In `@src/openhuman/memory_tree/tools/walk.rs`:
- Around line 1-957: Split this large module into focused sibling modules to
keep file size under ~500 lines: keep the public API and core loop
(MemoryTreeWalkTool, run_walk, WalkOptions, WalkOutcome, WalkStep,
WalkStopReason) in the original file and move parsing, adapter, inner helpers,
and tests into new modules; specifically extract parse_walk_tool_calls and
InnerCall into a parser module, move ChatProviderAdapter into an adapter module,
move dispatch_inner_call, build_node_context, build_system_prompt,
build_inner_tools_text, and synthesize_fallback_answer into a helpers (or
primitives) module, and relocate the #[cfg(test)] test module to a tests
module/file; update the original file to import these with mod/use and re-export
symbols if needed so run_walk and the Tool implementation still call
parser::parse_walk_tool_calls, adapter::ChatProviderAdapter, and
helpers::dispatch_inner_call (and helpers::build_node_context,
build_system_prompt, build_inner_tools_text, synthesize_fallback_answer) with
minimal changes to function signatures.

---

Nitpick comments:
In `@src/bin/slack_backfill.rs`:
- Around line 149-577: main is too large and should be split into focused
subcommand handlers; extract the big conditional blocks into separate
functions/modules and dispatch from a small main that only does init and CLI
parsing. Specifically: move the seal-probe block into a new handler function
(e.g. handle_seal_probe) that takes (&Cli, &Config) and uses ingest_chat; move
the SLACK_SEARCH_MESSAGES probe into handle_probe_search(&Cli, &Config,
&client_kind) which calls execute_action; move the probe_ratelimit loop into
handle_probe_ratelimit(&Cli, &Config, &client_kind) (preserve Outcome enum and
list_connections_via_kind usage); extract the search backfill loop that calls
run_backfill_via_search into handle_search_backfill(&Cli, &Config,
&connections); and extract the non-search per-connection backfill (provider.sync
loop) into handle_sync_backfill(&Cli, &Config, &provider, &candidates). Keep
init_default_providers, memory::global::init, tracing/env_logger setup and
create_composio_client in main, then dispatch to these handlers based on CLI
flags; wire return Result<()> through each handler and move related helper
imports (chrono, ingest_chat, execute_action, list_connections_via_kind,
ProviderContext) into their new modules.

In `@src/core/all.rs`:
- Around line 188-190: The all.rs module is becoming too large due to direct
aggregation of many controllers/schemas; extract the registration logic into
smaller focused modules (e.g., create new modules like
openhuman::memory_tree::registration and
openhuman::memory_tree::retrieval_registration) that each expose functions such
as all_memory_tree_registered_controllers and
all_retrieval_registered_controllers (or analogous names) and move the
schema/controller builder code into those modules, then in all.rs simply call
controllers.extend(...) with those exported helper functions so all.rs only
composes registrations instead of containing their implementations.

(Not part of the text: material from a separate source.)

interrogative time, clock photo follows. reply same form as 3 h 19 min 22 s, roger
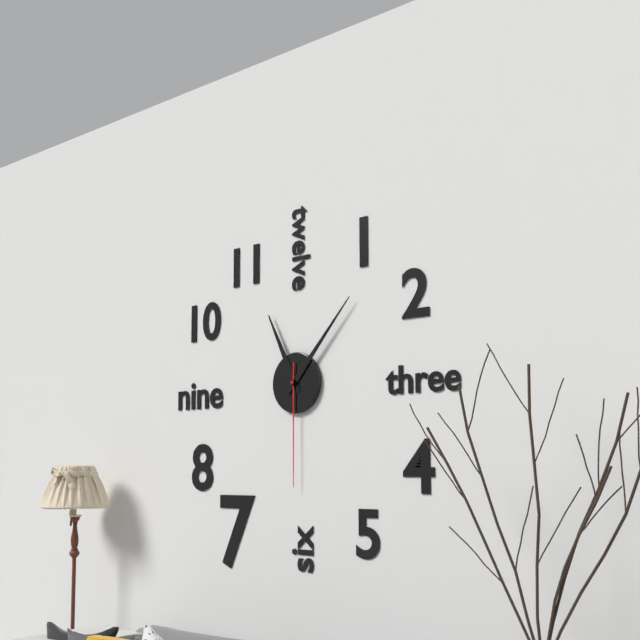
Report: 11 h 07 min 30 s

In `@src/openhuman/channels/runtime/startup.rs`:
- Around line 42-635: The start_channels function has grown too large; split its
responsibilities into smaller functions/modules: extract bus/subscriber
registration into a new module/function (e.g., register_startup_subscribers)
that encapsulates calls to event_bus::init_global, TracingSubscriber subscribe,
register_health_subscriber, register_skill_cleanup_subscriber, the Phase 2–4
learning OnceLock blocks and cron/proactive/tree subscribers; extract
provider/memory/bootstrap logic into a new function (e.g.,
bootstrap_provider_and_memory) that returns (provider, mem, runtime, security,
audit, provider_runtime_options) and contains
create_intelligent_routing_provider, provider.warmup,
host_runtime::create_runtime, SecurityPolicy::from_config,
get_or_create_workspace_audit_logger, memory::create_memory_with_local_ai;
extract channel list construction into its own function (e.g.,
build_channel_list) that returns Vec<Arc<dyn Channel>> and contains all
config.channels_config.* branch logic and spawn_supervised_listener wiring; keep
start_channels to orchestrate the high-level flow (call the new functions,
compute backoff/limits, create runtime_ctx, and call run_message_dispatch_loop).
Refactor by moving extracted code into new files/modules, keeping existing
symbol names (start_channels, spawn_supervised_listener,
run_message_dispatch_loop, build_system_prompt, tools::all_tools_with_runtime)
so callers remain unchanged and tests compile.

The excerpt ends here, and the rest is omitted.